The Insolvency and Bankruptcy Code ecosystem

  • National Company Law Tribunal (NCLT) – The adjudicating authority (AA), has jurisdiction over companies, other limited liability entities.
  • Debt Recovery Tribunal (DRT) has jurisdiction over individuals and partnership firms other than Limited Liability Partnerships.
  • The Insolvency and Bankruptcy Board of India (IBBI) – apex body for promoting transparency & governance in the administration of the IBC; will be involved in setting up the infrastructure and accrediting IPs (Insolvency Professionals (IPs) & IUs (Information Utilities).
  • It has 10 members from Ministry of Finance, Law, and RBI.
  • Information Utilities (IUs) – a centralized repository of financial and credit information of borrowers; would accept, store, authenticate and provide access to financial data provided by creditors.
  • IPs- persons enrolled with IPA (Insolvency professional agency (IPA) and regulated by Board and IPA will conduct resolution process; it will act as Liquidator/ bankruptcy trustee; they are appointed by creditors and override the powers of the board of directors.
  • IPs have the power to furnish performance bonds equal to assets of the company under insolvency resolutions
  • Adjudicating authority (AA) – would be the NCLT for corporate insolvency; to entertain or dispose of any insolvency application, approve/ reject resolution plans, decide in respect of claims or matters of law/ facts thereof.

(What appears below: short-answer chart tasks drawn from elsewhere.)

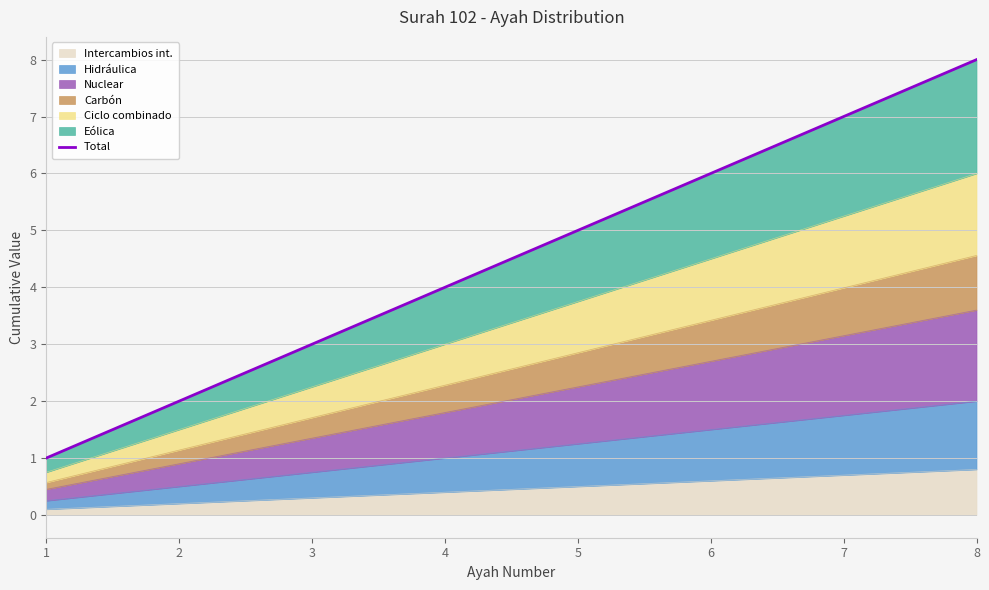

What is the smallest value displayed?

1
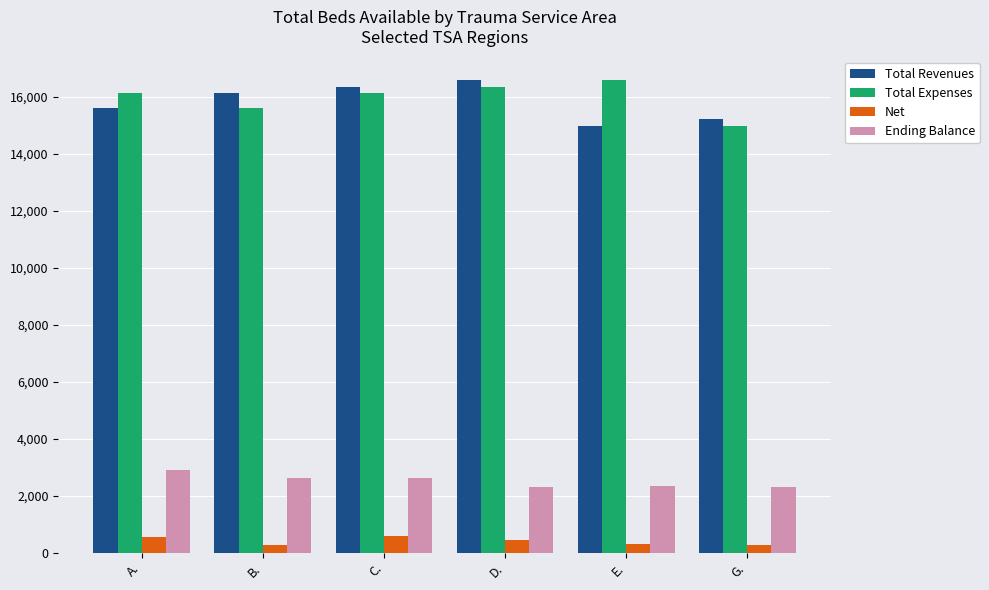

How many data points in Total Revenues are less than 16127?

3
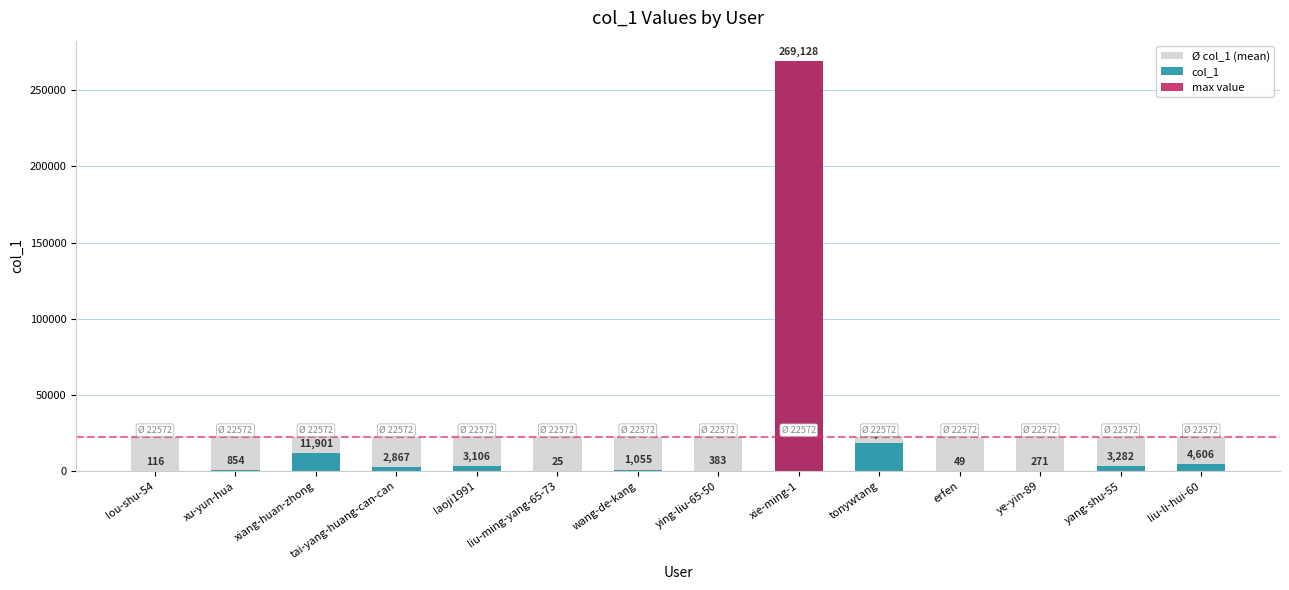

What is the total value across all series at liu-li-hui-60?

27178.4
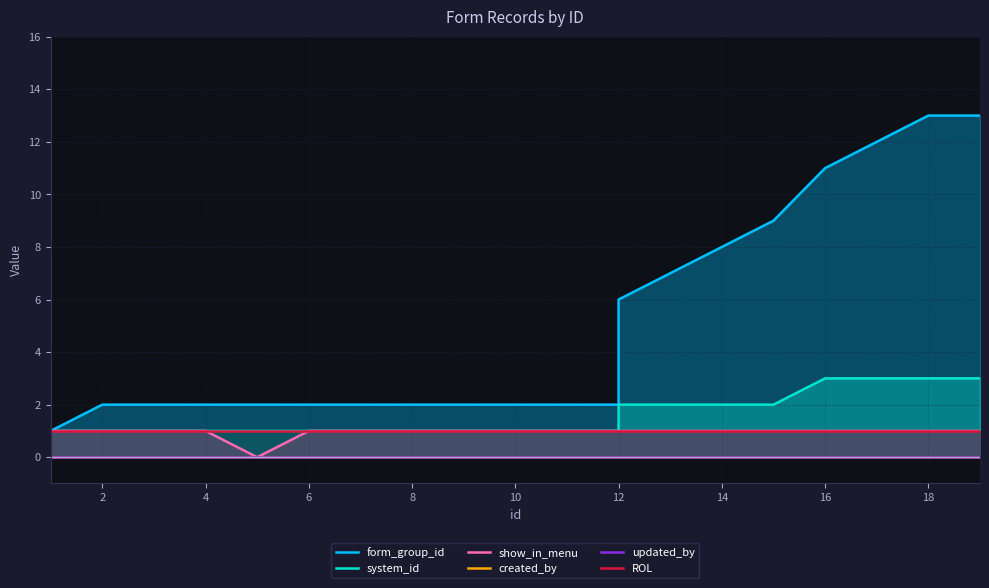

Is the value of show_in_menu at 16 greater than the value of created_by at 10?

Yes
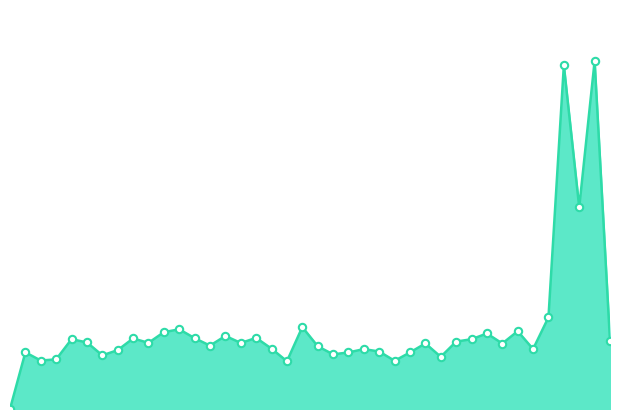

How many lines are shown in the chart?

1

Key aspects of the Insolvency and Bankruptcy Code:

  • IBC proposes a paradigm shift from the existing ‘Debtor in possession’ to a ‘Creditor in control’ regime.
  • IBC aims at consolidating all existing insolvency related laws as well as amending multiple legislation including the Companies Act.
  • The code aims to resolve insolvencies in a strict time-bound manner – the evaluation and viability determination must be completed within 180 days.
  • Moratorium period of 180 days (extendable up to 270 days) for the Company. For startups and small companies the resolution time period is 90 days which can be extended by 45 days.
  • Introduce a qualified insolvency professional (IP) as intermediaries to oversee the Process
  • Establishment of Insolvency and Bankruptcy board as an independent body for the administration and governance of Insolvency & bankruptcy Law; and Information Utilities as a depository of financial information.

The success of IBC:

Burgeoning NPAs

21 PSU banks had combined gross NPAs of Rs 7.3 lakh crore at the end of September 2017 quarter. This was a growth of 27% as compared to 2016 quarter.

How has IBC helped?

  • Due to the institution of IBC, we have seen that many business entities are paying up front before being declared insolvent. The success of the act lies in the fact that many cases have been resolved even before it was referred to NCLT.
  • 4452 cases were dismissed at the pre-admission stage. Hence, it shows the effectiveness of IBC.
  • Presently, there are 1332 cases before NCLT.
  • Realization by creditors around Rs 80,000cr in resolution cases.
  • Banks recovered Rs 5.28 lakh crore in 2017-18, compared to just Rs 38500 cr in 2016-17.
  • The maximum amount recovered was Rs 4, 92,500 cr from 21 companies.
  • 12 big cases are likely to be resolved this year, and the realization in these cases is expected to be around Rs 70000 Cr.

Amendments in IBC

  • The President has assented to the promulgation of Insolvency and Bankruptcy Code (Amendment) Ordinance, 2018 on June 6, 2018. The two key amendments would help both the real estate sector and the MSMEs
  • Homebuyers Recognized as Financial Creditors- giving them due to representation in the Committee of Creditors (CoC). Thus, now home buyers will be an integral part of the decision-making process.Special Provisions for MSME- now, the promoters of MSMEs are allowed to bid for their companies as long as they are not willful defaulters and don’t attract any other related disqualification. This has corrected the anomaly in the section 29A of the existing act which had barred promoters of defaulting assets from bidding for their assets.